[Study text]

# Kitless Design



## cnirenberg (Mar 16, 2011)

I posted this as a way of showing an excersise in threading a kitless style pen.  The threads are 1/2x20 for the cap section and M10x1 for the nib and postable finial.  I have been playing around wit this for a while, but couldn't figure out how to attach to a PM so here it is.  It takes a G2 refill.  Chuck let me know if you have any questions.


----------



## IPD_Mr (Mar 16, 2011)

Nicely done Cris. Now all you need to do is write an article to go with it.  :biggrin:


----------



## turbowagon (Mar 16, 2011)

Cool!  Looks like great threading practice, too.  Any pics of the finished pen assembled and/or posted?


----------



## TomW (Mar 16, 2011)

I built a similar fountain pen out of clear rod.  How did you get the bore and the threads to clean up so well?  My clear rod is white wherever I machined it.  Said another way, how to polish inside bores and threads?

[Action item] Retype a passage from the forum thread on kitless pen design word for word, beginning at "# Kitless Design" and stopping after "IPD_Mr (Mar 16, 2011)". The records that follow come from a separate source, unrelated to the forum thread.

Skeletal landmark records
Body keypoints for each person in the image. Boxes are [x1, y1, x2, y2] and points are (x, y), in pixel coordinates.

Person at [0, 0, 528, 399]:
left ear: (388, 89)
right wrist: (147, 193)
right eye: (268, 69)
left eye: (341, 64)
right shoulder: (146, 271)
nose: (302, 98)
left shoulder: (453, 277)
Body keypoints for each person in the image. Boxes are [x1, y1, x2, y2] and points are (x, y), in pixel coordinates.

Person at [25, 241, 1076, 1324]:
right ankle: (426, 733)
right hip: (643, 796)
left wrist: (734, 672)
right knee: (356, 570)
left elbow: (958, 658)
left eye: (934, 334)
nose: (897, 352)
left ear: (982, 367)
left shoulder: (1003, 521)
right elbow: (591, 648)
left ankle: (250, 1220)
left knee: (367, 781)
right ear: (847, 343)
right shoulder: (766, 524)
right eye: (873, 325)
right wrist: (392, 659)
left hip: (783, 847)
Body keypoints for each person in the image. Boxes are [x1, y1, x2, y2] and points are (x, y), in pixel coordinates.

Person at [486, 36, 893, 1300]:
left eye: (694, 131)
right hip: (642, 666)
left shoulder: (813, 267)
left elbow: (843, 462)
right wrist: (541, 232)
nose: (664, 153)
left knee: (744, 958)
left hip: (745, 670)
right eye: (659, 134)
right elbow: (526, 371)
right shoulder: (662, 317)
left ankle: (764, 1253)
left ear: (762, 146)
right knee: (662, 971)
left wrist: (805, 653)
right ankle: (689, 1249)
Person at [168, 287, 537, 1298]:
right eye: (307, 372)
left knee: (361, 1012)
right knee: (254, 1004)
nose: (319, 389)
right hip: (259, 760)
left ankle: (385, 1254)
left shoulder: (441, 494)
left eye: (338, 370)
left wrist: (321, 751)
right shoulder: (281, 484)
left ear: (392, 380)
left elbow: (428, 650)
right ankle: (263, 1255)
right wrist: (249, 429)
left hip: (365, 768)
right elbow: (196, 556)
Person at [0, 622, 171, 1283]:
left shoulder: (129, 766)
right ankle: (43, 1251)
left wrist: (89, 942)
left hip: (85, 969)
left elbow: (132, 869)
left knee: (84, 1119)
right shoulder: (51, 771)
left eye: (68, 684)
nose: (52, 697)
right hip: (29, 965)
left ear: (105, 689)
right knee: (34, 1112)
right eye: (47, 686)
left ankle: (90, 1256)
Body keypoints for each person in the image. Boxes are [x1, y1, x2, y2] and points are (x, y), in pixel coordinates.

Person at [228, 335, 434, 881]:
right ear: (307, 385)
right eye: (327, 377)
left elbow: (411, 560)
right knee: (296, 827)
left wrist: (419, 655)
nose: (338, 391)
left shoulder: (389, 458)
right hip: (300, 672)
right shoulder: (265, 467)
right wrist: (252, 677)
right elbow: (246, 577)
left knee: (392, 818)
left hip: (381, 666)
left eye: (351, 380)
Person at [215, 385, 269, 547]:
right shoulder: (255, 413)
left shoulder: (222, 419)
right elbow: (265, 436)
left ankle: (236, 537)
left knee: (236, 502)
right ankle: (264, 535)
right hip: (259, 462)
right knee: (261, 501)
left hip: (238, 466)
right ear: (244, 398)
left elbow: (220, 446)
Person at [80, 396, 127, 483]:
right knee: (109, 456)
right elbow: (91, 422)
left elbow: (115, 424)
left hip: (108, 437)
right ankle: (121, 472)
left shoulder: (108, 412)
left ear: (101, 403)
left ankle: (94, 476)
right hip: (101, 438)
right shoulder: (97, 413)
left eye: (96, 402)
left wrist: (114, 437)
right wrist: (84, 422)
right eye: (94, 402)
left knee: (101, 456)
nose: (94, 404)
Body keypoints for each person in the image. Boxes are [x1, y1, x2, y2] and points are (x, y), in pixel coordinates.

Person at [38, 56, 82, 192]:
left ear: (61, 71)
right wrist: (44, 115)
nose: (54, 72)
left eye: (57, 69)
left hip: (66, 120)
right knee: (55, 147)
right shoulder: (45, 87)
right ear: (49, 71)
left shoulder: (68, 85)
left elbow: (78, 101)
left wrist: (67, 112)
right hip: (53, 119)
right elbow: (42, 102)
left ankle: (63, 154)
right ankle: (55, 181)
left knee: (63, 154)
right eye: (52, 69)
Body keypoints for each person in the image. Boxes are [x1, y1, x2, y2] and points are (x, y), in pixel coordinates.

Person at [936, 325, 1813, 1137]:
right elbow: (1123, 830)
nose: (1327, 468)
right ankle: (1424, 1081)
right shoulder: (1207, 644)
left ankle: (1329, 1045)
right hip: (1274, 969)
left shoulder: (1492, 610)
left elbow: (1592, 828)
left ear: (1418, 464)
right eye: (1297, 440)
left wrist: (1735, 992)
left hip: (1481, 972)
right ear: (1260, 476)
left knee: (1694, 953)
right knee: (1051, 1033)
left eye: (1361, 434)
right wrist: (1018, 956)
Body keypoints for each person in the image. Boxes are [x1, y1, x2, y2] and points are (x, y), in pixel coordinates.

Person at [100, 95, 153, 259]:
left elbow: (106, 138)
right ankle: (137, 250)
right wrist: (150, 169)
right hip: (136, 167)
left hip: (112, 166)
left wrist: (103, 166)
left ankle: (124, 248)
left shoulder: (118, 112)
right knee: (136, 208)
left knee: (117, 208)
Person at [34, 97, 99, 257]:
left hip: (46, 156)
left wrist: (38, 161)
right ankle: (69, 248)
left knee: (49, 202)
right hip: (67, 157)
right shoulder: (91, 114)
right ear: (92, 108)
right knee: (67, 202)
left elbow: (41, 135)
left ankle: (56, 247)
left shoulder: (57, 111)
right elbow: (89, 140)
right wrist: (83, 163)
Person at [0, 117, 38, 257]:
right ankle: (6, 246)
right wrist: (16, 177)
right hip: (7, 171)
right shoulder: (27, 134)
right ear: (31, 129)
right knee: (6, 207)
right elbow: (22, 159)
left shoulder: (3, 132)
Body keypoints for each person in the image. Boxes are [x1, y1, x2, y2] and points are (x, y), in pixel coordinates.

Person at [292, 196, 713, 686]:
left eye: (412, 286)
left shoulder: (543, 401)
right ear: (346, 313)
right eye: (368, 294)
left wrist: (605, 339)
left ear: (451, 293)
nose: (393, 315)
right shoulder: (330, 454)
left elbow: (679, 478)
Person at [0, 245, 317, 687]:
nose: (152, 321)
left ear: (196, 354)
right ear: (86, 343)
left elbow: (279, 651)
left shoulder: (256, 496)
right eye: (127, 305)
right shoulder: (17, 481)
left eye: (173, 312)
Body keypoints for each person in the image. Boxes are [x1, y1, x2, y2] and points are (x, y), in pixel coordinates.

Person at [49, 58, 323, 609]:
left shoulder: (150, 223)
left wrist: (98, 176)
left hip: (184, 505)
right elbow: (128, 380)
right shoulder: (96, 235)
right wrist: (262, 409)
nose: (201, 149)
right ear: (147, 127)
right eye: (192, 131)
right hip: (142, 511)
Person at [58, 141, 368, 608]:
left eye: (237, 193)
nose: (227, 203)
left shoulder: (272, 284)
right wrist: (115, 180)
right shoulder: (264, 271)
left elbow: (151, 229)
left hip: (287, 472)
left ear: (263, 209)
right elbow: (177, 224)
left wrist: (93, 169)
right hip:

[Reply]
# Kitless Design



## cnirenberg (Mar 16, 2011)

I posted this as a way of showing an excersise in threading a kitless style pen.  The threads are 1/2x20 for the cap section and M10x1 for the nib and postable finial.  I have been playing around wit this for a while, but couldn't figure out how to attach to a PM so here it is.  It takes a G2 refill.  Chuck let me know if you have any questions.


----------



## IPD_Mr (Mar 16, 2011)